Five decades ago, officers of the New York Police Department’s 41st Precinct dubbed their stationhouse “Fort Apache” because they felt it was the only haven in a hostile part of the Bronx. Residents of the area have told me that they, too, used that name because of the “wall” they perceived between their community and the ones who pledged to “protect and serve” them.
The NYPD’s 40th Precinct borders the “Four-one” on the south and west. Like its neighbor, it encompasses neighborhoods—Mott Haven, Port Morris and Melrose-- among the poorest in New York City and the nation. And, although both precincts have diversified their officer cadres somewhat, they are still paler than the communities they patrol, which are almost entirely Hispanic and Black.

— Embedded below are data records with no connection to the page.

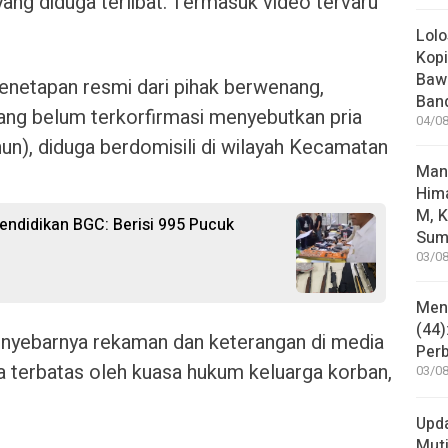
ang diduga terlibat. Termasuk video tervaru
Lolo
Kopi
Bawa
penetapan resmi dari pihak berwenang,
Ban
ang belum terkorfirmasi menyebutkan pria
04/08
un), diduga berdomisili di wilayah Kecamatan
Man
Him
M, K
ndidikan BGC: Berisi 995 Pucuk
Sum
03/08
Mene
(44)
menyebarnya rekaman dan keterangan di media
Per
ra terbatas oleh kuasa hukum keluarga korban,
03/08
Upd
Muti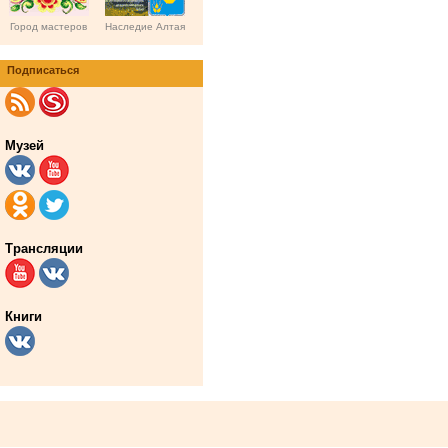
Город мастеров
Наследие Алтая
Подписаться
Музей
Трансляции
Книги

Now the “Four-Oh” is mirroring the “Four-One,” if unintentionally, in another way. “Fort Apache” no longer serves as headquarters for the latter. A larger building, ostensibly more suited to the technologies police now use, has replaced it. And its style differs from its predecessor in much the same way that the new headquarters of the 40th diverges from the building it will replace.
The old brick structure, while not exactly a “little house on the prairie,” at least doesn’t look out of place in the residential neighborhood around it. (The street on which it’s located—Alexander Avenue—is in fact part of a New York City designated historic district.) The new edifice, under construction almost a mile away, will include a “community event center,” ostensibly to “deepen the bond between neighborhood and police.”
What sort of bond, exactly, is the NYPD or the city trying to “deepen?” One like the “bond” between “Fort Apache” and the neighborhoods of Longwood and Hunts Point?
“Fort Apache Four-Oh.” I can just hear it now.